I got a call from Rapid today- the Crazy Ex Landlady has agreed to settle on our terms!
Apparently as late as last week, the C.X.L's attorney Clement W. Pyles was still labouring under the absurd misconception that he could somehow talk us into settling for $223, a sum which is over five hundred dollars less than the original judgment- a judgment, I remind you, that I had ALREADY WON. Possibly he came to this amount through a defect in arithmetic skills, I don't know, but it certainly illustrates how far he's fallen from those heady days when he was threatening countersuits and demanding I abandon my victorious judgment.
Much of this change in attitude, I suspect, came about when Rapid shared with Mr Pyles the contents of my Evidence Shoebox.

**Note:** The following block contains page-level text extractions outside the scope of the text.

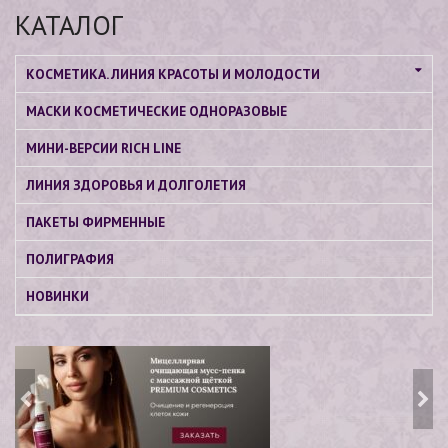
КАТАЛОГ
КОСМЕТИКА. ЛИНИЯ КРАСОТЫ И МОЛОДОСТИ
МАСКИ КОСМЕТИЧЕСКИЕ ОДНОРАЗОВЫЕ
МИНИ-ВЕРСИИ RICH LINE
ЛИНИЯ ЗДОРОВЬЯ И ДОЛГОЛЕТИЯ
ПАКЕТЫ ФИРМЕННЫЕ
ПОЛИГРАФИЯ
НОВИНКИ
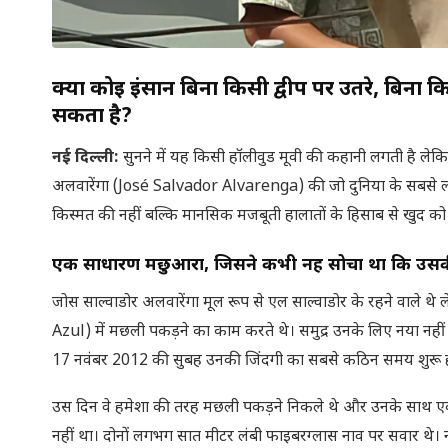
क्या कोई इंसान बिना किसी द्वीप पर उतरे, बिना 
सकता है?
नई दिल्ली
:
सुनने में यह किसी हॉलीवुड मूवी की कहानी लगती है लेक
अलवारेंगा (José Salvador Alvarenga) की जो दुनिया के सबसे लंबे सम
किस्मत की नहीं बल्कि मानसिक मजबूती हालातों के हिसाब से खुद को 
एक साधारण मछुआरा
,
जिसने कभी नहीं सोचा था कि उस
जोस साल्वाडोर अलवारेंगा मूल रूप से एल साल्वाडोर के रहने वाले थे 
Azul) में मछली पकड़ने का काम करते थे। समुद्र उनके लिए नया नह
17 नवंबर 2012 की सुबह उनकी जिंदगी का सबसे कठिन समय शुरू ह
उस दिन वे हमेशा की तरह मछली पकड़ने निकले थे और उनके साथ ए
नहीं था। दोनों लगभग सात मीटर लंबी फाइबरग्लास नाव पर सवार थे।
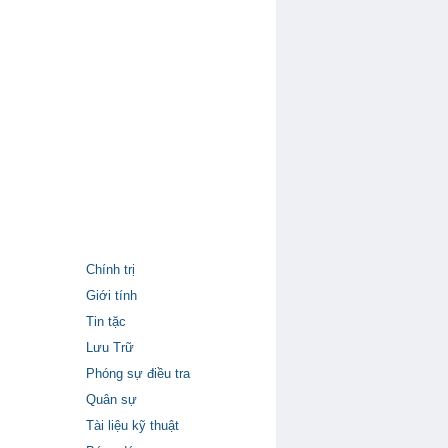
Chính trị
Giới tính
Tin tặc
Lưu Trữ
Phóng sự điều tra
Quân sự
Tài liệu kỹ thuật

That same mass of cancelled checks, lease copies, chinese take-out menus and whatnot which had first convinced myself, next the Honorable Antonio Paat, and then Rapid of the righteousness of my cause had a similiar effect on Mr Pyles himself, and faced with this unassailable mass of documentary evidence, Mr Pyles must have glumly come to the conclusion that for his client to still be protesting her innocence, she must be as crazy batshit insane as everybody keeps saying she is. (I kind of like to picture Clement W. Pyles, Attorney-at-Law (whom I've never met) as sporting an impressive snow-white handlebar mustache, looking like Wilford Brimley maybe, if Wilford Brimley sported an impressive snow-white handlebar mustache. Also I'm pretty sure he wears a hat)
From recent conversations with Rapid, I got the idea that Mr. Pyles had been hinting to Rapid lately that he (Mr Pyles) fully realized that their threatened counter-suit was patently ridiculous, and now that he was faced with incontrovertible evidence that Isabella had failed to refund my deposit as required by law and common decency, he probably didn't relish the idea of standing before a judge and having to think up something to say that didn't sound too pathetic. In fact I got the idea that the only thing stopping Mr Pyles from accepting whatever terms we should choose to offer on the spot was that he was obliged to get his client's consent first and to do that meant that he'd have to hammer at least a glimpse of reality through Isabella's Armour of Insanity. No wonder he was so glum!
With court slated for next Wednesday, he only just came in under the wire. Not that I really expect to receive a check in the mail anytime soon- I'm sure my C.X.L. still has untapped reserves of idiocy to bring to bear- but in theory, at any rate, they have accepted our terms.
Our terms are the amount of the original judgment.